WHAT TO DO:
Whatever the records say, set them down exactly.

⁂

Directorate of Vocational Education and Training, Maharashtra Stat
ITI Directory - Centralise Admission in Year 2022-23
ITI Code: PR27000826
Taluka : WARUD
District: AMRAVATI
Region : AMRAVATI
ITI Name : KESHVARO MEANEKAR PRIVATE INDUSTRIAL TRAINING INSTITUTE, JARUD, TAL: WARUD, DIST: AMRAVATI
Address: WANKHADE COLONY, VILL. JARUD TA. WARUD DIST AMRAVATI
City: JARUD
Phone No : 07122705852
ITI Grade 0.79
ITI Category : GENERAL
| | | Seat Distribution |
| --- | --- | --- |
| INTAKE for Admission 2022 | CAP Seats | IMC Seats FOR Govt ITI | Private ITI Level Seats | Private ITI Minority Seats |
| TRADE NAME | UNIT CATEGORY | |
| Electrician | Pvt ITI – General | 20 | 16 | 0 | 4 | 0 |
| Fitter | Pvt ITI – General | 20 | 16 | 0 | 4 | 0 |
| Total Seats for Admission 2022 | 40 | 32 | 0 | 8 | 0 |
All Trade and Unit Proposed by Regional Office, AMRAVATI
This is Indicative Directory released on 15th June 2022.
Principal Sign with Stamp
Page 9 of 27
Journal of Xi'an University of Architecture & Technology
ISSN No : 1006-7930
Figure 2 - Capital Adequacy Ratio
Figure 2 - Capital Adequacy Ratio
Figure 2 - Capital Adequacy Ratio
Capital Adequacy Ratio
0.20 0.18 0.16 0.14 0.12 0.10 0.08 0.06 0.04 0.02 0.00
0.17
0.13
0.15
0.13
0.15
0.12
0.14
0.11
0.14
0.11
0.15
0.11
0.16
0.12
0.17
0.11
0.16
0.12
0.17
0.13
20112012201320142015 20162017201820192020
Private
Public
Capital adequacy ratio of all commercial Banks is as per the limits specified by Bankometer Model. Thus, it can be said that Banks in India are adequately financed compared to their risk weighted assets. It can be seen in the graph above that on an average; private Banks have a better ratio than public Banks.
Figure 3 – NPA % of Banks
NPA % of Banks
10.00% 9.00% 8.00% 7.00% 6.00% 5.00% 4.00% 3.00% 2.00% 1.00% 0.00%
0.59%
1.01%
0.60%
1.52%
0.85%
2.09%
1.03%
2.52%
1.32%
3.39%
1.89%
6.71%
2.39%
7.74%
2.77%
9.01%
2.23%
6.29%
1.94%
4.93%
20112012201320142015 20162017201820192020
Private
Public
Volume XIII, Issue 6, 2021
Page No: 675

⁂

RESPONSE:
Directorate of Vocational Education and Training, Maharashtra Stat
ITI Directory - Centralise Admission in Year 2022-23
ITI Code: PR27000826
Taluka : WARUD
District: AMRAVATI
Region : AMRAVATI
ITI Name : KESHVARO MEANEKAR PRIVATE INDUSTRIAL TRAINING INSTITUTE, JARUD, TAL: WARUD, DIST: AMRAVATI
Address: WANKHADE COLONY, VILL. JARUD TA. WARUD DIST AMRAVATI
City: JARUD
Phone No : 07122705852
ITI Grade 0.79
ITI Category : GENERAL
| | | Seat Distribution |
| --- | --- | --- |
| INTAKE for Admission 2022 | CAP Seats | IMC Seats FOR Govt ITI | Private ITI Level Seats | Private ITI Minority Seats |
| TRADE NAME | UNIT CATEGORY | |
| Electrician | Pvt ITI – General | 20 | 16 | 0 | 4 | 0 |
| Fitter | Pvt ITI – General | 20 | 16 | 0 | 4 | 0 |
| Total Seats for Admission 2022 | 40 | 32 | 0 | 8 | 0 |
All Trade and Unit Proposed by Regional Office, AMRAVATI
This is Indicative Directory released on 15th June 2022.
Principal Sign with Stamp
Page 9 of 27
Journal of Xi'an University of Architecture & Technology
ISSN No : 1006-7930
Figure 2 - Capital Adequacy Ratio
Figure 2 - Capital Adequacy Ratio
Figure 2 - Capital Adequacy Ratio
Capital Adequacy Ratio
0.20 0.18 0.16 0.14 0.12 0.10 0.08 0.06 0.04 0.02 0.00
0.17
0.13
0.15
0.13
0.15
0.12
0.14
0.11
0.14
0.11
0.15
0.11
0.16
0.12
0.17
0.11
0.16
0.12
0.17
0.13
20112012201320142015 20162017201820192020
Private
Public
Capital adequacy ratio of all commercial Banks is as per the limits specified by Bankometer Model. Thus, it can be said that Banks in India are adequately financed compared to their risk weighted assets. It can be seen in the graph above that on an average; private Banks have a better ratio than public Banks.
Figure 3 – NPA % of Banks
NPA % of Banks
10.00% 9.00% 8.00% 7.00% 6.00% 5.00% 4.00% 3.00% 2.00% 1.00% 0.00%
0.59%
1.01%
0.60%
1.52%
0.85%
2.09%
1.03%
2.52%
1.32%
3.39%
1.89%
6.71%
2.39%
7.74%
2.77%
9.01%
2.23%
6.29%
1.94%
4.93%
20112012201320142015 20162017201820192020
Private
Public
Volume XIII, Issue 6, 2021
Page No: 675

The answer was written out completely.